Smart move.
Faiza hadn’t blamed her sister one bit.
Besides, Walter Robinson was a prick, someone who saw everything in black and white, when everyone knew the world revolved in shades of gray. Walter and Faiza had never gotten along, and she was thankful he was out of her life.
But things hadn’t turned out as anyone had expected.
“Deal with it,” she told herself as she turned on the engine and hit the electronic garage door opener. Her car purred into the garage where she parked in her usual spot, next to Roger’s huge black pickup, a Dodge RAM TRX that barely fit into its bay.
Once inside the house, she heard guitar music and smelled the musky scent of marijuana, both of which were emanating from Roger’s studio, a room near the back of the house that had once been Samuel McIntyre’s den.
Faiza found him seated on the old olive-green couch, the one piece of furniture she hadn’t replaced. The heel of one booted foot rested on a coffee table where notepads and sheets of music that had been scribbled upon were scattered around a glass bong. He looked up and the music stopped. “Hey, lady,” he said around a smile as she stood in the wide hallway, just outside the open French doors. “I wondered when you’d come back.”
“Traffic,” she lied, not going into the fact that she’d sat for half an hour outside the house just staring at it and already grieving for its loss.
Satisfied, he turned his attention to his guitar again and she noticed, not for the first time, that his once-lush brown hair was now graying, his narrow face starting to show lines that went beyond crow’s-feet, his pale eyes beginning to peer from behind the deep folds of his eyelids. Once a charmer, a little rough around the edges and tough as nails, he’d weathered as he’d aged.

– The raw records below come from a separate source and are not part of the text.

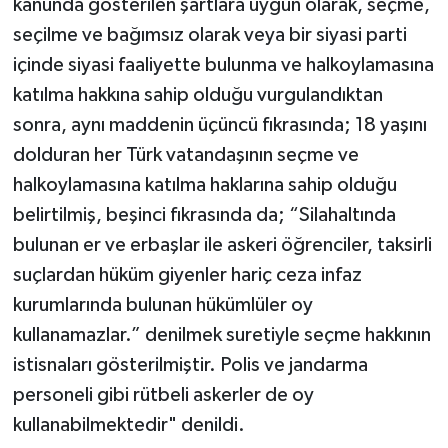
kanunda gösterilen şartlara uygun olarak, seçme,
seçilme ve bağımsız olarak veya bir siyasi parti
içinde siyasi faaliyette bulunma ve halkoylamasına
katılma hakkına sahip olduğu vurgulandıktan
sonra, aynı maddenin üçüncü fıkrasında; 18 yaşını
dolduran her Türk vatandaşının seçme ve
halkoylamasına katılma haklarına sahip olduğu
belirtilmiş, beşinci fıkrasında da; “Silahaltında
bulunan er ve erbaşlar ile askeri öğrenciler, taksirli
suçlardan hüküm giyenler hariç ceza infaz
kurumlarında bulunan hükümlüler oy
kullanamazlar.” denilmek suretiyle seçme hakkının
istisnaları gösterilmiştir. Polis ve jandarma
personeli gibi rütbeli askerler de oy
kullanabilmektedir" denildi.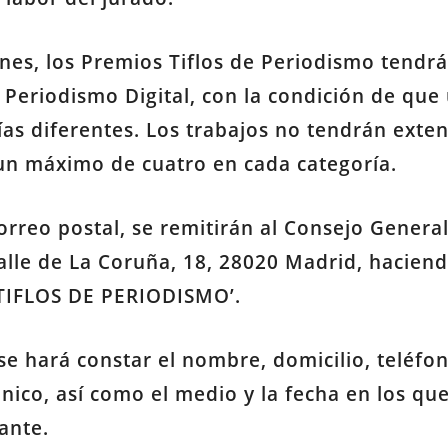
nes, los Premios Tiflos de Periodismo tendr
 y Periodismo Digital, con la condición de qu
ías diferentes. Los trabajos no tendrán exte
un máximo de cuatro en cada categoría.
orreo postal, se remitirán al Consejo Genera
lle de La Coruña, 18, 28020 Madrid, haciend
 TIFLOS DE PERIODISMO’.
 se hará constar el nombre, domicilio, teléfon
rónico, así como el medio y la fecha en los qu
ante.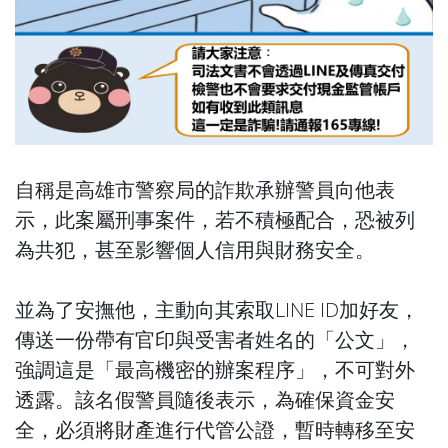
自稱是高雄市警察局的詐欺承辦警員向他表
示，此案屬刑事案件，若不積極配合，恐被列
為共犯，甚至影響個人信用與財務安全。
並為了安撫他，主動向其索取LINE ID加好友，
傳送一份帶有官印與受害者姓名的「公文」，
強調這是「最高機密的辦案程序」，不可對外
透露。該名假警員隨後表示，為確保資金安
全，必須將財產進行代管公證，暫時轉移至安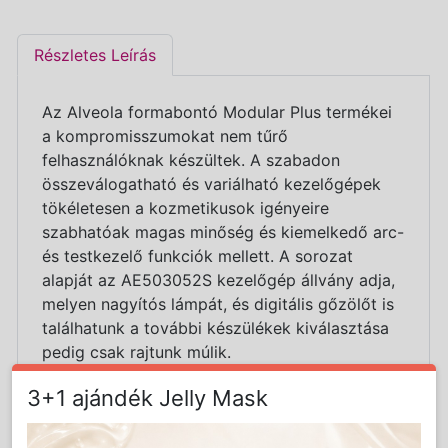
Részletes Leírás
Az Alveola formabontó Modular Plus termékei
a kompromisszumokat nem tűrő
felhasználóknak készültek. A szabadon
összeválogatható és variálható kezelőgépek
tökéletesen a kozmetikusok igényeire
szabhatóak magas minőség és kiemelkedő arc-
és testkezelő funkciók mellett. A sorozat
alapját az AE503052S kezelőgép állvány adja,
melyen nagyítós lámpát, és digitális gőzölőt is
találhatunk a további készülékek kiválasztása
pedig csak rajtunk múlik.
A Modular Plus AE50332 készüléke 4 népszerű
3+1 ajándék Jelly Mask
funkcióval bármely szalon sikerének a
megalapozásához ideális. Az eszköz két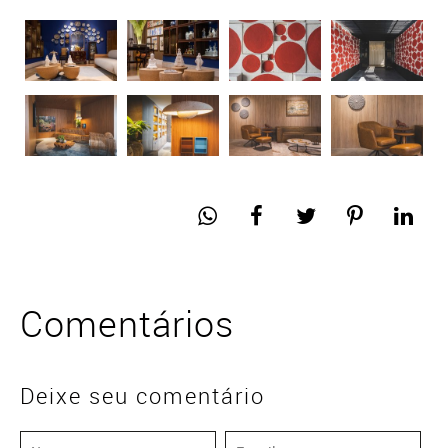
Comentários
Deixe seu comentário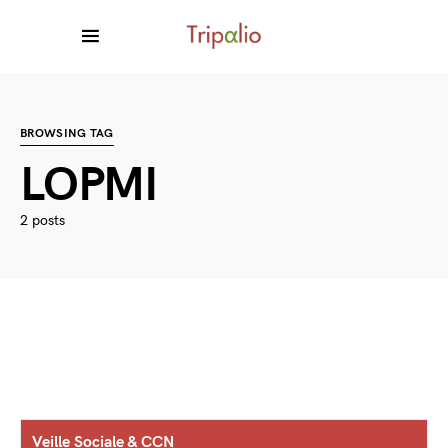
BROWSING TAG
LOPMI
2 posts
Veille Sociale & CCN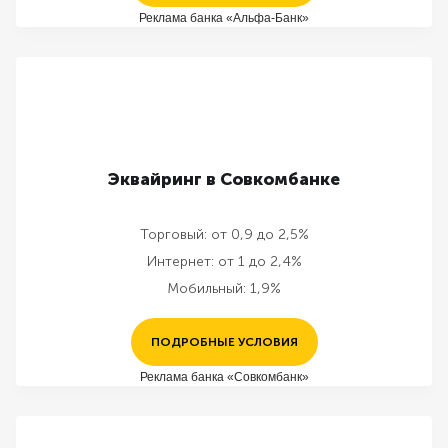
Реклама банка «Альфа-Банк»
Эквайринг в Совкомбанке
Торговый:
от 0,9 до 2,5%
Интернет:
от 1 до 2,4%
Мобильный:
1,9%
ПОДРОБНЫЕ УСЛОВИЯ
Реклама банка «Совкомбанк»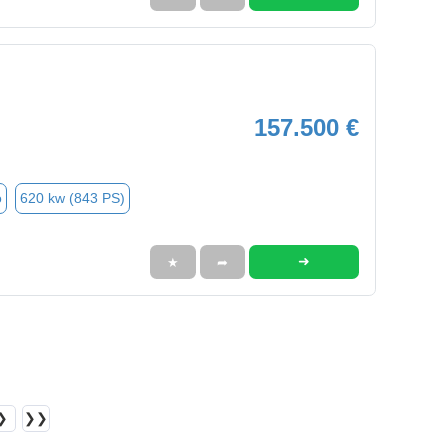
157.500 €
o
620 kw (843 PS)
➜
★
➦
❯
❯❯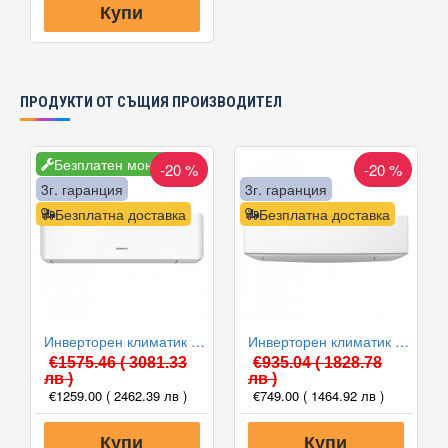
Купи
ПРОДУКТИ ОТ СЪЩИЯ ПРОИЗВОДИТЕЛ
Безплатен монтаж
-20 %
-20 %
3г. гаранция
3г. гаранция
Безплатна доставка
Безплатна доставка
Инверторен климатик General ASHG12KMCE/AOHG12KMCC, 12000 BTU, Клас A++
Инверторен климатик General ASHG09KETE/AOHG09KETA, 9000 BTU, Клас A++
€1575.46
( 3081.33
€935.04
( 1828.78
лв )
лв )
€1259.00
( 2462.39 лв )
€749.00
( 1464.92 лв )
Купи
Купи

He strummed, then looked up again. “Come sit.” He patted the lumpy cushion next to him. “I’m working on a new song.”
Nothing new there, but she took her spot and listened as he plucked the strings and hummed an easily forgotten tune. “Don’t have the lyrics yet,” he said. “Maybe you could be my inspiration.”
“Maybe,” she said. “But we have to talk. We’ve got a problem.”
“Such as?”
“You know Jonas was released.”
“Mmm, yeah. Bummer.”
“It’s more than that. Because Kara’s turning of age,” she reminded him, slightly irritated that he wasn’t taking this monumental change seriously. “Pretty damned soon.”
He plucked another note. “So?”
“We’re going to have to move.”
“Don’t think so.” He hit a chord that was purposely off-key, then set the guitar on the floor next to the couch.
“Seriously, Roger.”
“Oh, come on, babe. Possession is nine tenths of the law.”
“Take it up with the courts.”
“I will.” Then he grinned and winked at her. “I mean you will.”
“Don’t,” she said. “I’m not in the mood.” She leaned back on the old worn cushions. “Besides, I’ve thought about it. Margrove has worked hard for this, Jonas’s release. He can’t be charged again for the same crime. He’s free as a bird and, as such, will want his inheritance. All of it. And probably more.”
“But he’s only out until he fucks up. Right? Then he’s back in the slammer.” He winked again, which was really beginning to annoy her. “It won’t be long. The kid’s got a temper. Never could control it.”
“He’s not a kid anymore, but you’re right about him being a hothead,” she said, having always considered Jonas arrogant and violent. He’d been a teenager with a cruel streak that bordered on savage. She doubted it had diminished in prison, despite what those idiot Internet fans of his thought. “Lord knows I never liked him,” she admitted, trying to find a way not to change her lifestyle. “But until he ends up behind bars again or . . . God forbid, dies, he has legal rights to his inheritance, and that includes this house, the mountain place and, if he pushed it in court and sued us, he could possibly take everything we own.”
“Nah, don’t think so.” He sent her a sly look. “Won’t happen.”
“I’m just saying, it’s possible.” She crossed her arms over her chest, stretching the seams of her designer jacket. A Prada cashmere that was worth a small fortune. No, she thought, she wasn’t ready to lose it all. Not yet. And if she could come up with some way to keep what she’d grown accustomed to, she’d buy a new couch to celebrate—something in leather, maybe even a sectional in a soft pearl gray. But, first things first: how to stop the inevitable.